Start of TASK MATERIAL

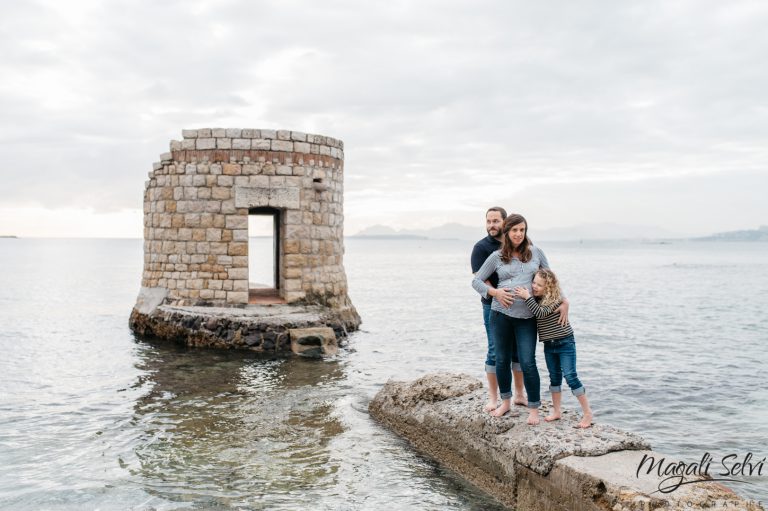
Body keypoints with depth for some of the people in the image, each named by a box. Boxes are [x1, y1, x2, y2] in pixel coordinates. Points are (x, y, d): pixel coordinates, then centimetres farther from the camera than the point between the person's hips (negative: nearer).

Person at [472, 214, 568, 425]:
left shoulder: (535, 252, 6)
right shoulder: (497, 257, 3)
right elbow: (476, 281, 7)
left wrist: (564, 301, 1)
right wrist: (494, 292, -10)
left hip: (527, 317, -1)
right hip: (501, 314, 1)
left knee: (527, 363, -5)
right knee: (502, 360, 11)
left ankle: (534, 409, 9)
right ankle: (505, 401, 30)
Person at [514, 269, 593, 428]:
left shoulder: (556, 299, -20)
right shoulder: (536, 299, 3)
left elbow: (540, 313, -31)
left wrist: (527, 297, -32)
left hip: (565, 343, -7)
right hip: (549, 345, 7)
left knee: (571, 377, -9)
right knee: (554, 378, 14)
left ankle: (587, 413, -1)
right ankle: (556, 411, 24)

End of TASK MATERIAL

WHAT YOU NEED TO DO:
Please copy every entry above word for word, omitting the pictures.

SOLUTION FOR THIS PROBLEM:
Body keypoints with depth for some of the people in the image, each named by a box. Boxes are [x1, y1, x2, y2] in pixel coordinates. Points are (x, y, d): pixel coordinates, then centimetres farther from the camera than the point between the person's hips (negative: nearer).

Person at [472, 214, 568, 425]:
left shoulder: (535, 252, 6)
right shoulder: (497, 257, 3)
right elbow: (476, 281, 7)
left wrist: (564, 301, 1)
right wrist: (494, 292, -10)
left hip: (527, 317, -1)
right hip: (501, 314, 1)
left knee: (527, 363, -5)
right knee: (502, 360, 11)
left ankle: (534, 409, 9)
right ankle: (505, 401, 30)
Person at [514, 269, 593, 428]:
left shoulder: (556, 299, -20)
right shoulder: (536, 299, 3)
left elbow: (540, 313, -31)
left wrist: (527, 297, -32)
left hip: (565, 343, -7)
right hip: (549, 345, 7)
left knee: (571, 377, -9)
right knee: (554, 378, 14)
left ankle: (587, 413, -1)
right ankle: (556, 411, 24)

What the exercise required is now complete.